Auch hier ist Zensur keine Hilfe, aber eine weitere Auseinandersetzung damit, worum es in der Geschichte geht, wäre auf jeden Fall sinnvoll. Eine Inhaltswarnung könnte genau helfen, diese Zusammenhänge herzustellen.
Mit Kindern über problematische Inhalte sprechen
Wie könnte man sich mit so einem problematischen Narrativ auseinandersetzen? Sollte man ein begleitendes Vorwort hinzufügen?
Das ist sicher eine Möglichkeit, um einen historischen Kontext herzustellen. Ich würde zusätzlich versuchen, andere, diverse Stimmen dazu hörbar zu machen. Das könnte immer noch kindgerecht sein, oder sonst müsste man das Buch eben als Jugend- und nicht mehr als Kinderliteratur empfehlen. Wenn es schon als Jugendliteratur kuratiert ist, geht man da ja auch mit ganz anderen Erwartungen heran.
Auch hier geht es nicht um Zensur: Wenn Eltern sagen, sie wollen das Buch trotzdem schon mit ihrem siebenjährigen Kind lesen, dürfen sie das ja immer tun. Man kann aber auf Inhalte hinweisen, die sie mit ihren Kindern vielleicht diskutieren wollen. Auch sonst können Inhaltswarnungen auch Erwachsenen dabei helfen, zu entscheiden, wann und wie und nicht nur, ob man etwas ansehen will: zum Beispiel will jemand vielleicht manches Schwierigere weniger nachts vor dem Einschlafen sehen, später mal wach und konzentriert dagegen gerne.
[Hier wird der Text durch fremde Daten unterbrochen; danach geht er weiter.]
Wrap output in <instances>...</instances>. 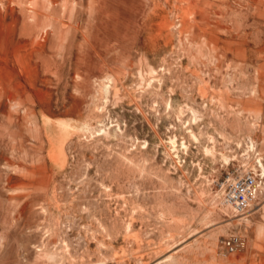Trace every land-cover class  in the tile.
Here are the masks:
<instances>
[{"label":"rangeland","instance_id":"obj_1","mask_svg":"<svg viewBox=\"0 0 264 264\" xmlns=\"http://www.w3.org/2000/svg\"><path fill=\"white\" fill-rule=\"evenodd\" d=\"M233 1L0 0V264H264V189L220 191L264 164V29Z\"/></svg>","mask_w":264,"mask_h":264},{"label":"built area","instance_id":"obj_2","mask_svg":"<svg viewBox=\"0 0 264 264\" xmlns=\"http://www.w3.org/2000/svg\"><path fill=\"white\" fill-rule=\"evenodd\" d=\"M261 162L260 157H252L248 154L243 156L240 162L234 164L227 176L220 182L224 204L240 213L248 212L254 207L263 177ZM245 243V239L239 235L223 239V246L228 253L241 250Z\"/></svg>","mask_w":264,"mask_h":264},{"label":"bare ground","instance_id":"obj_3","mask_svg":"<svg viewBox=\"0 0 264 264\" xmlns=\"http://www.w3.org/2000/svg\"><path fill=\"white\" fill-rule=\"evenodd\" d=\"M233 1V0H232ZM237 1H239V3H240V5L241 6H246V8H247V10L250 12V14H251V16H252V20H251V25L253 26V28H259L258 30H256V31H258V32H261V31H259L260 30V27L262 28V26H263V28L262 29H264V0H247V2L246 3H243L242 2V0H237ZM246 1V0H245ZM233 2H236V1H233ZM96 3V2H95ZM227 3V5L229 6L230 5V2L228 3V2H226ZM239 3H238V5H239ZM232 4V3H231ZM95 5V4H94ZM238 8V7H237ZM233 9V8H232ZM238 9H240L239 11H241V8H238ZM244 10V9H243ZM239 11H237V12H239ZM236 12V11H235ZM244 12V11H243ZM231 13H232V15H233V10L231 11ZM235 14V13H234ZM247 14H249L248 12H246V15ZM249 14V15H250ZM239 15L241 16L242 14H240L239 13ZM244 16V15H243ZM242 16V17H243ZM233 17V16H232ZM231 17V18H232ZM245 17V16H244ZM243 17V18H244ZM249 17V16H248ZM234 18H235V16H234ZM232 22V21H231ZM250 22V21H249ZM235 23V22H234ZM247 24V23H246ZM245 24V25H246ZM238 25H239V23H238ZM244 25V26H245ZM249 25V24H248ZM237 26V25H236ZM241 26V25H240ZM243 26V25H242ZM250 26V25H249ZM239 28V27H238ZM241 28V27H240ZM244 28H246V26L244 27ZM243 28V29H244ZM249 28V27H248ZM254 31H255V29H254ZM257 32V34H260V33H258ZM263 32V31H262ZM251 33H253V32H251ZM255 33V32H254ZM253 33V34H254ZM264 34V33H263ZM261 35V34H260ZM259 35V36H260ZM253 37H255V38H259V37H257L256 35L255 36H253ZM262 37V36H261ZM263 38V37H262ZM230 42L232 41V40H229ZM229 41H228V43H229ZM257 42L258 41V43H259V39L258 40H254L253 42ZM261 41V40H260ZM262 42H263V40H262ZM240 43V42H239ZM242 43V42H241ZM257 43V44H258ZM244 44V43H243ZM242 44V45H243ZM263 44V43H262ZM260 46V45H259ZM262 46V45H261ZM254 47H258V45L257 46H253V48ZM260 48V47H259ZM262 48L263 47H261V50H262ZM248 49V48H247ZM254 50H256V49H254ZM248 51H249V49H248ZM247 50L246 51H244L243 53H242V55H243V57L245 58V59H251L250 57L253 55H256V53H258V51L259 50H256V51H254V53H251V52H248ZM251 51V50H250ZM252 52H253V50H252ZM235 53V52H234ZM260 53V52H259ZM235 55V54H234ZM256 59V58H255ZM244 61V60H243ZM247 61V60H246ZM263 61V60H262ZM252 62V61H251ZM255 62H256V60H255ZM257 63V62H256ZM259 64V63H258ZM260 65V64H259ZM257 67V66H256ZM258 68H260V67H258ZM176 142V141H175ZM174 142V143H175ZM254 142V141H253ZM254 146V145H253ZM251 147V146H250ZM255 152V151H254ZM246 154V153H245ZM248 154V153H247ZM252 154V153H251ZM260 157V156H259ZM261 165H262V171H263V174H264V164H263V162H261ZM263 189H264V185H263V183H261V185H260V187H259V192H258V196H257V200H258V198L260 197V194L262 193V191H263ZM257 202V201H256ZM258 204L259 203H257V206H258ZM255 205H256V203H255ZM254 205V206H255ZM233 210V209H232ZM248 213V212H247ZM243 214V213H242ZM246 214V213H245ZM234 216H231V218H233ZM210 244V243H209ZM214 244V243H213ZM214 246V245H213ZM183 247V246H182ZM188 249V248H187ZM210 249V248H209ZM213 249V248H212ZM174 257H173V255H168V256H166V257H164V259H163V261L164 262H173L174 261ZM162 261H160L159 263H161ZM168 264H170V263H168ZM171 264H173V263H171Z\"/></svg>","mask_w":264,"mask_h":264}]
</instances>
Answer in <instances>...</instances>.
Die Diskussion um Triggerwarnungen
Der Begriff „Triggerwarnung“ leitet sich vom englischen Begriff „to trigger“ ab, was so viel wie „auslösen“ bedeutet. Mit solchen Warnungen vor Filmen, Serien, Büchern, TV-Shows oder Theaterstücken soll vor Inhalten oder Reizen gewarnt werden, etwa Rassismus, Sexismus, Gewalt- oder Suiziddarstellungen. Damit soll verhindert werden, dass solche Passagen auf manche Zuschauer, die schlechte Erfahrungen mit diesen Themen gemacht haben, im Extremfall retraumatisierend wirken.
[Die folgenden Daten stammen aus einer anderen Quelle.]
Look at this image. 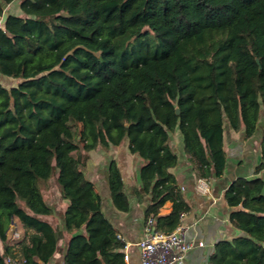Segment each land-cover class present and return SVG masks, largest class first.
Masks as SVG:
<instances>
[{
  "label": "trees",
  "instance_id": "obj_1",
  "mask_svg": "<svg viewBox=\"0 0 264 264\" xmlns=\"http://www.w3.org/2000/svg\"><path fill=\"white\" fill-rule=\"evenodd\" d=\"M14 1L0 0V19ZM20 10L0 28V77L17 81L0 82V264H48L56 254L62 232L43 219L55 210L41 190L56 171L68 202L58 221L69 234L63 264H126L87 177L91 153L128 142L143 161L145 221L176 230L190 207L171 172V135L208 180L225 172L226 128L251 138L260 125L264 0H21ZM263 170L264 129L257 177L225 191L241 234L218 244L210 264H264ZM107 182L115 209L129 212L116 160ZM11 217L24 231L16 243Z\"/></svg>",
  "mask_w": 264,
  "mask_h": 264
},
{
  "label": "crops",
  "instance_id": "obj_2",
  "mask_svg": "<svg viewBox=\"0 0 264 264\" xmlns=\"http://www.w3.org/2000/svg\"><path fill=\"white\" fill-rule=\"evenodd\" d=\"M20 1L15 0L6 6L3 15H7V17L10 14L21 15ZM13 6L15 7L13 8ZM1 19L0 28L3 25ZM5 81L10 87L17 84V81L14 80L5 79ZM263 129L264 114H262L256 134L251 138H246L243 130L236 132L227 127L224 134V150L227 155L225 172L221 178L208 180L197 177L184 153L181 136L178 135L174 141L171 139L173 150L178 156V166L171 172L178 182L185 202L190 207L189 212L185 213L182 218L181 224L186 228L187 238L196 244L181 264H210L218 244L240 236L241 232L236 230L230 222V214L233 209L227 206L225 191L238 178L253 179L257 177L254 172L261 163ZM111 160L119 162L125 192L130 204L129 212H120L112 204L107 182L108 164ZM89 162L88 165L92 164L93 167L89 165V169L92 168V170L89 173L86 172L87 177L95 184L96 190L101 196L104 215L113 225L118 239L125 244L124 262L140 264L137 244L143 239L148 223L151 221L152 224L151 219L145 221V212L151 199L143 192L139 179V170L143 161L132 155L128 142H124L120 147H114L109 151L98 150L91 153ZM259 177L264 180V170ZM202 182L206 185V191H201L199 188ZM171 208L172 203L167 202L161 209L160 215H167ZM64 211H61V219ZM53 217L54 215L49 216V223L61 231L62 236L58 242V250L48 264H63L69 234L63 228H59L61 222L58 224V222L52 221ZM153 229L155 230V228ZM198 243H203V245L199 246ZM0 248L2 250V246ZM125 256L128 257V260L125 259Z\"/></svg>",
  "mask_w": 264,
  "mask_h": 264
},
{
  "label": "built area",
  "instance_id": "obj_3",
  "mask_svg": "<svg viewBox=\"0 0 264 264\" xmlns=\"http://www.w3.org/2000/svg\"><path fill=\"white\" fill-rule=\"evenodd\" d=\"M199 188L201 191H206L205 183L202 182ZM184 216L185 214H182L180 220ZM7 235L11 243L22 239L20 224L16 217L9 219ZM195 245L187 238L186 228L181 223L172 233L165 234L156 232L150 221L143 239L137 244L140 264H181ZM198 245L202 246L203 243H198ZM125 259L128 260V257L125 256ZM7 262L8 264H24V261L18 257L8 258Z\"/></svg>",
  "mask_w": 264,
  "mask_h": 264
},
{
  "label": "rangeland",
  "instance_id": "obj_4",
  "mask_svg": "<svg viewBox=\"0 0 264 264\" xmlns=\"http://www.w3.org/2000/svg\"><path fill=\"white\" fill-rule=\"evenodd\" d=\"M14 7L15 6H13V8ZM5 79H7V78L1 76L0 77V82L3 83L6 87H10V85H8V83L5 81ZM178 135H180L179 132L173 133L171 135L172 141H174V139ZM89 163H92V162H89ZM89 165L92 166V164H89ZM89 165L87 166V171H86L87 173H89V171L92 170V168L89 169L90 168ZM41 190L45 194V198L47 199L48 204L50 206H53L54 209L56 210V213L54 214V217L52 218V221L58 222L59 221V218L61 216L60 215L61 214V211L62 210H65L68 202L65 201V200H63L61 198L60 194H59L61 192H60V187L57 184V171H56L55 176H53L45 185L42 186V189ZM43 219L44 220H47L48 222L50 221L49 220V217H44ZM21 233H22V236H23L24 231L22 229H21ZM0 246H1V244H0Z\"/></svg>",
  "mask_w": 264,
  "mask_h": 264
},
{
  "label": "water",
  "instance_id": "obj_5",
  "mask_svg": "<svg viewBox=\"0 0 264 264\" xmlns=\"http://www.w3.org/2000/svg\"><path fill=\"white\" fill-rule=\"evenodd\" d=\"M6 19H7V15H3L2 19H1V23L4 24ZM179 113H180V110L178 108H176V114H179Z\"/></svg>",
  "mask_w": 264,
  "mask_h": 264
}]
</instances>
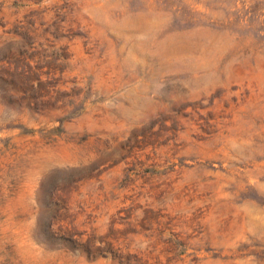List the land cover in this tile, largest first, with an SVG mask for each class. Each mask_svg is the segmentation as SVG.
Segmentation results:
<instances>
[{
    "label": "rangeland",
    "instance_id": "obj_1",
    "mask_svg": "<svg viewBox=\"0 0 264 264\" xmlns=\"http://www.w3.org/2000/svg\"><path fill=\"white\" fill-rule=\"evenodd\" d=\"M0 264H264V0H0Z\"/></svg>",
    "mask_w": 264,
    "mask_h": 264
}]
</instances>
Anstoß der aktuellsten Debatte um Triggerwarnungen war die Entscheidung des WDR, vor einigen Folgen der „Otto-Show“ mit Otto Waalkes aus den 70er Jahren sowie von „Schmidteinander“ mit Harald Schmidt aus den 90ern Hinweise einzublenden. Dort werden die Zuschauer darauf aufmerksam gemacht, dass (nicht näher definierte) Passagen der Shows heute als diskriminierend betrachtet werden könnten. Gekürzt wurden die betreffenden Sendungen allerdings nicht. (crb)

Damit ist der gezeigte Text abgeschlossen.